Is Procter & Gamble A Good Dividend Pick?

| About: The Procter (PG)


Average annual growth in dividends of 9% during the last five years.

Healthy cushion in free cash flows should allow the company to continue growth in its dividends.

Stabilizing earnings and cost-cutting measures will ensure the future growth of the company.

The Procter & Gamble Company (NYSE:PG) is one of the largest publicly traded companies focused on providing consumer packaged goods in more than 180 countries through worldwide merchandisers in developed as well as developing markets. PG took a great hit after the 2008 recession which blurred its above 100% growth in the early 2000s, leaving the company in recovery mode since then. Moreover, over the last two years, the unsatisfactory performance of the company's stock unimpressed several investors. However, 2013 proved to be exemplary for the company with significant growth observed in shareholders' equity and increased sales volume. In this article, we will discuss the dividends, dividend performance and future prospects of the company.

Dividend Growth

The company has a consistent history of increasing its dividends over the last two decades - with a dividend yield of 3.02%. The company has grown its quarterly dividends at an average annual growth rate of about 9% since 2009. Currently, PG pays an annual dividend of $2.41 per share. Over the last year, the company distributed cash dividends of $6.52 billion. In addition to the dividends, the company also bought back shares worth $6 billion, which takes the total cash returned to shareholders to $12.5 billion.

The sustainability of the dividends is usually gauged by the payout ratio. The payout ratio based on free cash flows for PG is decent among its industry peers, mentioned in the table below. The total dividends paid for the last year were $6.52 billion and the free cash flows for the same period were $10.87 billion, which puts the payout ratio of PG at around 60%. In my opinion, companies with around 60% payout ratio have sizable room to further grow their dividends in the future. The capital expenditures for the company stood at $4 billion in the last year, with an increase of mere 1.1%, compared to the previous year, primarily targeted to support capacity expansion, innovation and cost savings. PG also reported a 12% increase in the operational cash flows over the last year, which should allow the company to grow its future dividends without having an impact on the payout ratio. We have used Unilever (NYSE:UL) and Colgate-Palmolive (NYSE:CL).

Dividend Per share

Average Growth in five years

Dividends Paid (Billions)

Free cash flows (Billions)

Payout Ratio



















Source: Morningstar and SEC Filings

It is evident from the table that the dividend growth of PG holds a decent average among other peers in the industry. Despite a high payout ratio, the company has been able to grow its dividends at an impressive rate over the last five years. PG's current payout ratio gives it some room to further grow its dividends without putting too much pressure on the cash flows. Moreover, the constant capital spending over the last two years and large cost reduction effort, hoping to cut $10 billion in five years, has enabled the company to generate robust free cash flows to grow its dividends in the coming years.

Future Prospects

PG's performance proved to be strong over the last year, with organic sales growth of 3%. The company started to restore growth in the American market that represents over one third of PG's sales and nearly half of its profits. The company is also focusing on delivering efficient operational processes which could reduce the costs and improve manufacturing productivity. Subsequently, the company reduced its costs associated with external marketing spending by more than $10 billion over the period of five years. The cost-cutting aims to restructure the company in order to tackle the slow growth in the developed markets and aggressive expansion in developing markets. The developing markets also started to pay-off with organic sales growth of 8% for the last year. According to the company, each business unit will be permitted to let overall overhead costs rise to no more than 2% over the year.

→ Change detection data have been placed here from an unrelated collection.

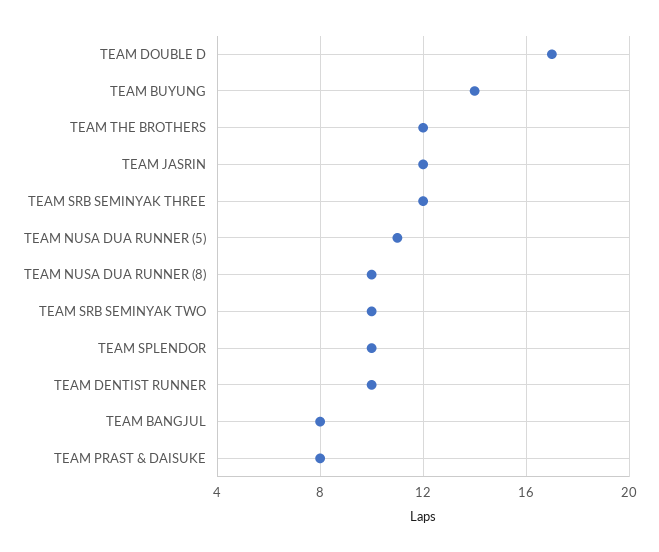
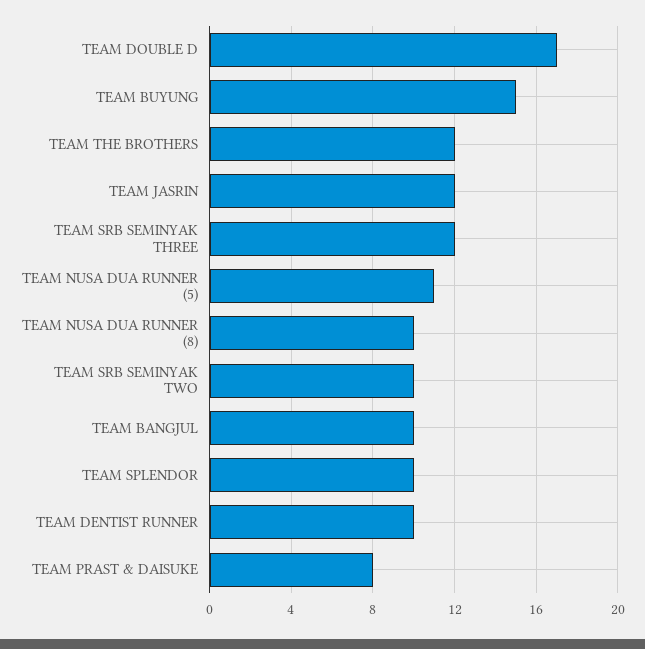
TEAM BUYUNG: 14 -> 15
TEAM BANGJUL: 8 -> 10

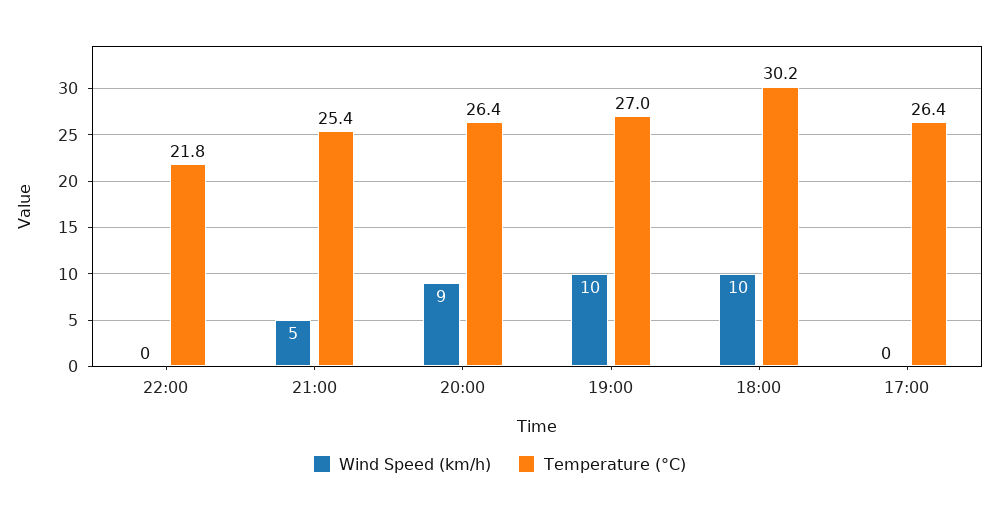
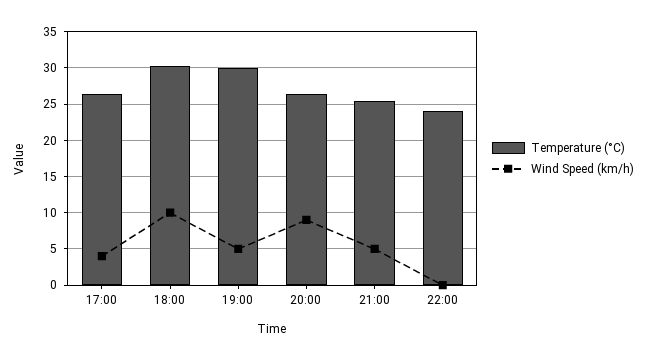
Temperature (°C), 22:00: 21.8 -> 24
Wind Speed (km/h), 19:00: 10 -> 5
Temperature (°C), 19:00: 27 -> 30
Wind Speed (km/h), 17:00: 0 -> 4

Innovation plays an important role in the development of consumer goods industries. PG also followed the path and opened a $199 million research facility in Singapore, which is the largest facility in the country and will serve as an international hub for PG's hair, skin and home care and personal health & grooming products. Asia is the fastest growing region and the purpose of developing this research center is to plan for meeting the expected demand from the region by taking into account the requirements of the specific market.


Procter & Gamble struggled hard after the recession to maximize the shareholders return. The company returned capital to the investors through increased dividends and share repurchases, despite nearly stagnant sales volumes. However, the company has been able to stabilize the earnings in with a mix of cost cutting efforts and expansion into the rapidly growing regions. The analysis of the dividends and cash flows shows that the company has further room to grow dividends without putting too much pressure on the cash flows. We believe Procter & Gamble is a solid dividend pick.

Disclosure: I have no positions in any stocks mentioned, and no plans to initiate any positions within the next 72 hours.

Business relationship disclosure: I have no positions in any stocks mentioned, and no plans to initiate any positions within the next 72 hours. IAEResearch is not a registered investment advisor or broker/dealer. This article was written by an analyst at IAEResearch and represents his/her personal opinion about the companies mentioned in the article. The article is for informational purposes only and it should not be taken as an investment advice. Investors are encouraged to conduct their own due diligence before making an investment decision. I am not receiving any compensation (other than from Seeking Alpha) for this article, and have no relationship with the companies mentioned in the article.